> **ASSIGNMENT**
Set down every record below exactly as it appears, but without the pictures.

·····

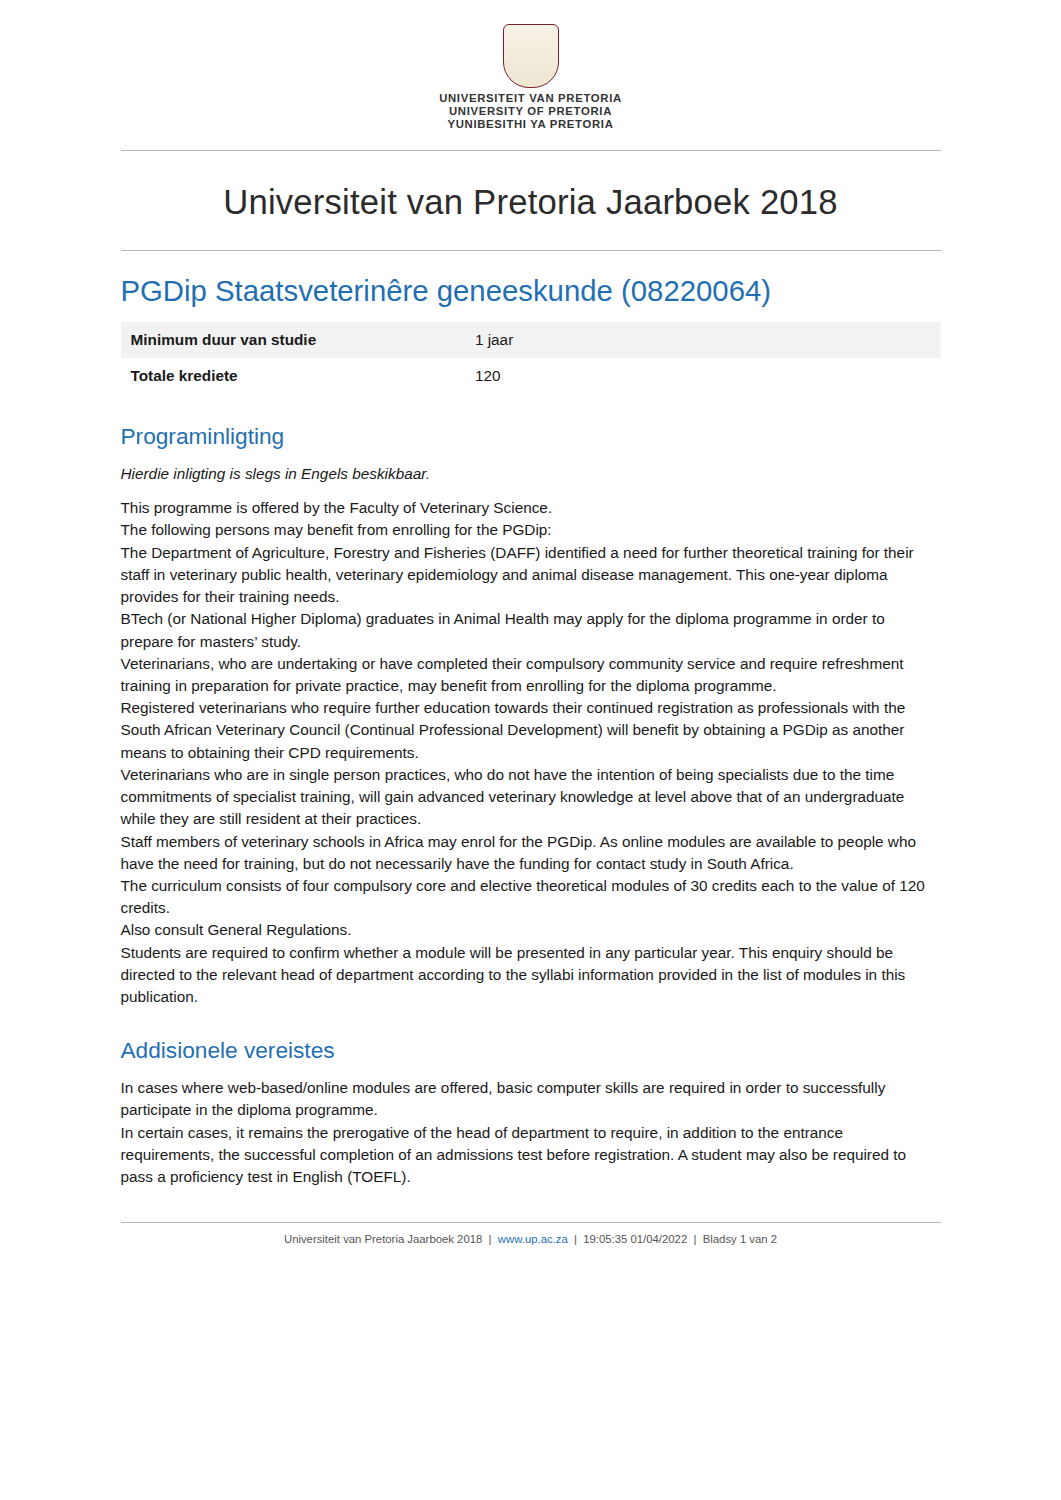UNIVERSITEIT VAN PRETORIA
UNIVERSITY OF PRETORIA
YUNIBESITHI YA PRETORIA
Universiteit van Pretoria Jaarboek 2018
PGDip Staatsveterinêre geneeskunde (08220064)
| Minimum duur van studie | 1 jaar |
| Totale krediete | 120 |
Programinligting
Hierdie inligting is slegs in Engels beskikbaar.
This programme is offered by the Faculty of Veterinary Science.
The following persons may benefit from enrolling for the PGDip:
The Department of Agriculture, Forestry and Fisheries (DAFF) identified a need for further theoretical training for their staff in veterinary public health, veterinary epidemiology and animal disease management. This one-year diploma provides for their training needs.
BTech (or National Higher Diploma) graduates in Animal Health may apply for the diploma programme in order to prepare for masters’ study.
Veterinarians, who are undertaking or have completed their compulsory community service and require refreshment training in preparation for private practice, may benefit from enrolling for the diploma programme.
Registered veterinarians who require further education towards their continued registration as professionals with the South African Veterinary Council (Continual Professional Development) will benefit by obtaining a PGDip as another means to obtaining their CPD requirements.
Veterinarians who are in single person practices, who do not have the intention of being specialists due to the time commitments of specialist training, will gain advanced veterinary knowledge at level above that of an undergraduate while they are still resident at their practices.
Staff members of veterinary schools in Africa may enrol for the PGDip. As online modules are available to people who have the need for training, but do not necessarily have the funding for contact study in South Africa.
The curriculum consists of four compulsory core and elective theoretical modules of 30 credits each to the value of 120 credits.
Also consult General Regulations.
Students are required to confirm whether a module will be presented in any particular year. This enquiry should be directed to the relevant head of department according to the syllabi information provided in the list of modules in this publication.
Addisionele vereistes
In cases where web-based/online modules are offered, basic computer skills are required in order to successfully participate in the diploma programme.
In certain cases, it remains the prerogative of the head of department to require, in addition to the entrance requirements, the successful completion of an admissions test before registration. A student may also be required to pass a proficiency test in English (TOEFL).
Universiteit van Pretoria Jaarboek 2018 | www.up.ac.za | 19:05:35 01/04/2022 | Bladsy 1 van 2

·····

> **ANSWER BELOW**
UNIVERSITEIT VAN PRETORIA
UNIVERSITY OF PRETORIA
YUNIBESITHI YA PRETORIA
Universiteit van Pretoria Jaarboek 2018
PGDip Staatsveterinêre geneeskunde (08220064)
| Minimum duur van studie | 1 jaar |
| Totale krediete | 120 |
Programinligting
Hierdie inligting is slegs in Engels beskikbaar.
This programme is offered by the Faculty of Veterinary Science.
The following persons may benefit from enrolling for the PGDip:
The Department of Agriculture, Forestry and Fisheries (DAFF) identified a need for further theoretical training for their staff in veterinary public health, veterinary epidemiology and animal disease management. This one-year diploma provides for their training needs.
BTech (or National Higher Diploma) graduates in Animal Health may apply for the diploma programme in order to prepare for masters’ study.
Veterinarians, who are undertaking or have completed their compulsory community service and require refreshment training in preparation for private practice, may benefit from enrolling for the diploma programme.
Registered veterinarians who require further education towards their continued registration as professionals with the South African Veterinary Council (Continual Professional Development) will benefit by obtaining a PGDip as another means to obtaining their CPD requirements.
Veterinarians who are in single person practices, who do not have the intention of being specialists due to the time commitments of specialist training, will gain advanced veterinary knowledge at level above that of an undergraduate while they are still resident at their practices.
Staff members of veterinary schools in Africa may enrol for the PGDip. As online modules are available to people who have the need for training, but do not necessarily have the funding for contact study in South Africa.
The curriculum consists of four compulsory core and elective theoretical modules of 30 credits each to the value of 120 credits.
Also consult General Regulations.
Students are required to confirm whether a module will be presented in any particular year. This enquiry should be directed to the relevant head of department according to the syllabi information provided in the list of modules in this publication.
Addisionele vereistes
In cases where web-based/online modules are offered, basic computer skills are required in order to successfully participate in the diploma programme.
In certain cases, it remains the prerogative of the head of department to require, in addition to the entrance requirements, the successful completion of an admissions test before registration. A student may also be required to pass a proficiency test in English (TOEFL).
Universiteit van Pretoria Jaarboek 2018 | www.up.ac.za | 19:05:35 01/04/2022 | Bladsy 1 van 2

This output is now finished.